Thank you Penny. I know you've had a struggle. I think I get most distressed when I stop looking at the big picture, I am lucky that it is not worse. I am getting better and I will get past this. I will pm you when I need a chat. I'm feeling okay right now since my husband dragged me out of the house to buy a new desk. I'm hoping by Christmas I'll build myself back up to where I can enjoy myself and have a day without crying.
 
It helped me get through the times when tears seemed a 'good option' was to think how much my DH had been through. It helped me to not only think of me but to realize how deeply my tears would keep stinging him. How much could or would I ask of him? When was it time to say, 'get on with it' and do what I had to do and just plain deal with it and do all in my power to get as well as I could as fast as I could. He (We - I) went through two OHS in four years and all of us here know that isn't easy. How lucky were we that I had the opportunity to receive miraculous treatment of that sort? The more I thought of others, the easier it became for me. NOT to say I didn't have my share of 'why me parties'. :)
 
I hope each day is getting better, Michelle. At your age, you are still very much in the questioning stage of life. How will this go, what does this mean, how can this person help me, who am I supposed to be, where am I supposed to live....... OMG -- endless seeking of answers.... I always tell my children (28,26 and 23) you couldn't pay me to go back to my 20's!!!! There's just too much unanswered yet just within your grasp kind of stuff hovering around your day to day life. It's a tumultuous era. So for us to say to you, hey, don't think about it, don't question it, just accept it; these are ideas that are not within your emotional framework during this time in your life. So we are asking you to bridge a gap.... an age gap. We are asking you to see into your 40's when, as you said (which was incredibly wise and mature, btw), you will have a legacy of sorts, experiences past that you can connect to....more reference points. So how can you do this? I'm beginning to think that we are asking you to do something you can't really. So... Can we ask you to believe?
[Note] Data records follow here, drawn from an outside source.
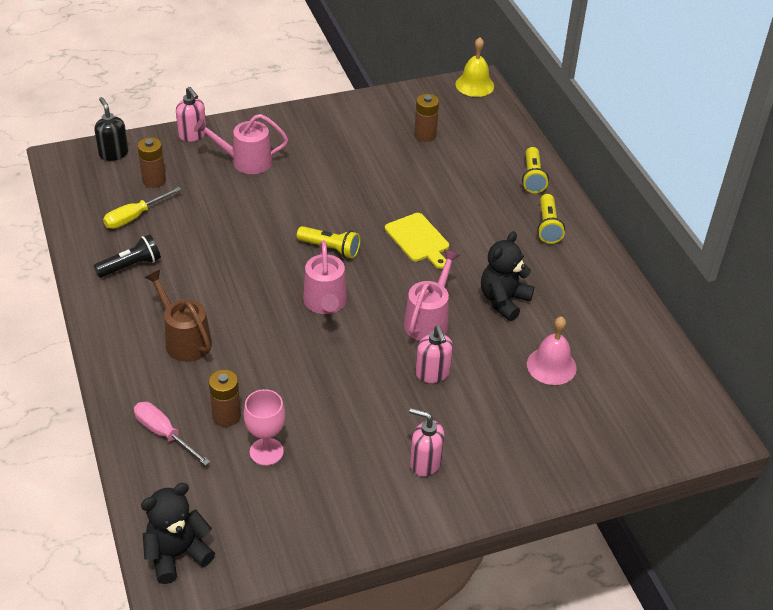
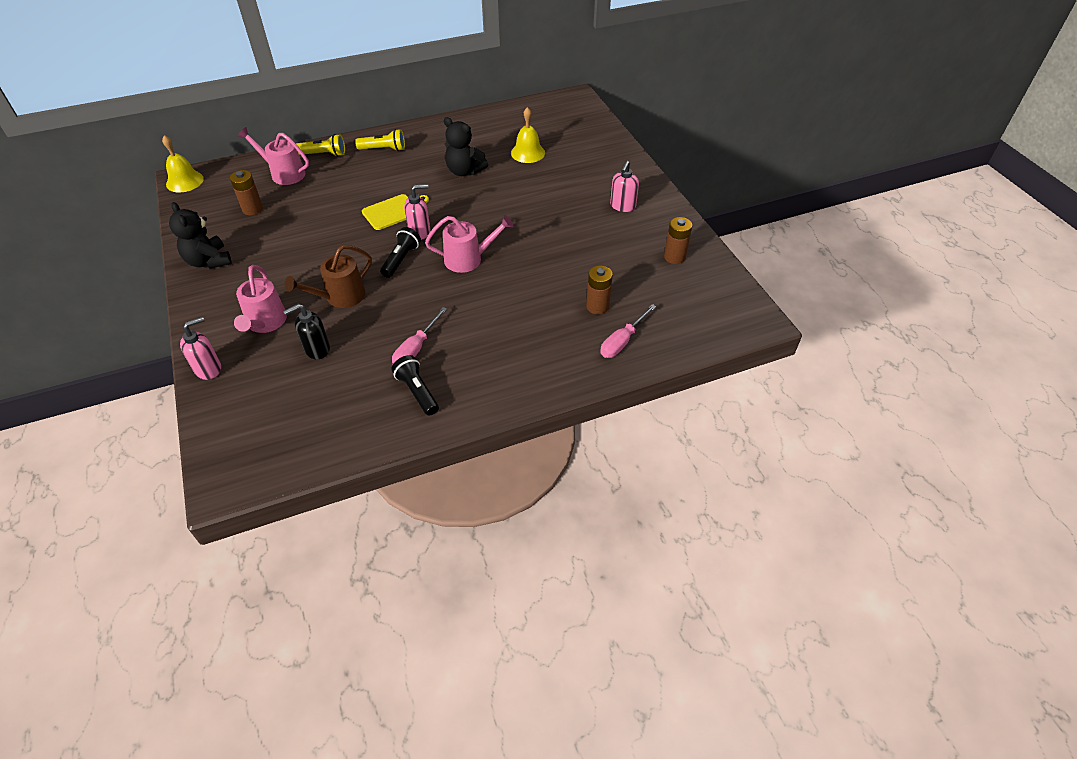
camera: 90 degrees left, 5 degrees up
(113, 153) = (226, 434): black soap dispenser -> black soap dispenser (316, 349)
(135, 217) = (342, 399): yellow screwdriver -> none
(154, 180) = (282, 391): brown battery -> brown battery (674, 257)
(177, 554) = (732, 320): black teddy bear -> black teddy bear (208, 261)
(184, 340) = (515, 341): brown watering can -> brown watering can (340, 297)
(189, 264) = (416, 348): none -> pink screwdriver
(266, 451) = (628, 282): pink goblet -> none
(330, 249) = (401, 259): yellow flashlight -> black flashlight
(428, 320) = (486, 205): pink watering can -> pink watering can (284, 173)
(432, 374) = (540, 203): pink soap dispenser -> pink soap dispenser (420, 232)
(551, 366) = (528, 153): pink bell -> yellow bell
I know it's rather a trite saying, plastered (especially at holiday time on hot cocoa mugs) on all kinds of things, but I wonder if that is the word, the action that you need to attach yourself to. I like how Ruth said that this is the journey, not the destination. So believe us. Just believe us. If you can relax then perhaps the stress will alleviate inside your head and your body will get the okay to heal up. So just believe.

??

Best wishes and more hugs.

Marguerite
 
Marguerite, you get it. I have had successes in my life, I have experienced quite a bit for my age but not enough to have something to turn to right now. I wish more than anything I had a hobby or a social obligation. I'm going to school but my brain isn't right yet, I'm sure it partially has something to do with medications. I think that is extremely frustrating, I have always put all my money on my smarts but I feel like such an airhead since my surgery. Anyways my husband is distracting me with his reactions to the football game and I can't focus on what I'm writing.
 
Michelle,

I can relate to how you are feeling. My post-op complications were a bit different, but emotionally I was a basket case. It took me awhile to feel "normal" again. I don't believe that anyone is EXACTLY the same again after AVR. How could you be? Please trust me when I say that no matter how dark it may seem right now, it DOES get better! You are young, and you have many life experiences to look forward to. Please focus on the GOOD in your life! I think keeping a journal is an EXCELLENT idea. That will definitely help you sort out your emotions.

Please remember...you are much STRONGER than you know.